:: TASK DIRECTIONS ::
Determine how many lines in the entries below include "alimentation". The reply should be that number and nothing else.

***** RECORDS *****

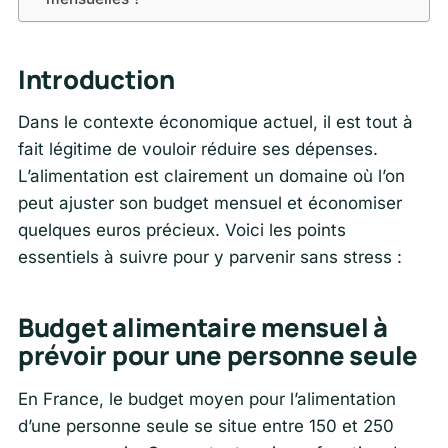
Introduction
Dans le contexte économique actuel, il est tout à
fait légitime de vouloir réduire ses dépenses.
L’alimentation est clairement un domaine où l’on
peut ajuster son budget mensuel et économiser
quelques euros précieux. Voici les points
essentiels à suivre pour y parvenir sans stress :
Budget alimentaire mensuel à
prévoir pour une personne seule
En France, le budget moyen pour l’alimentation
d’une personne seule se situe entre 150 et 250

*****

:: PROBLEM SOLUTION ::
2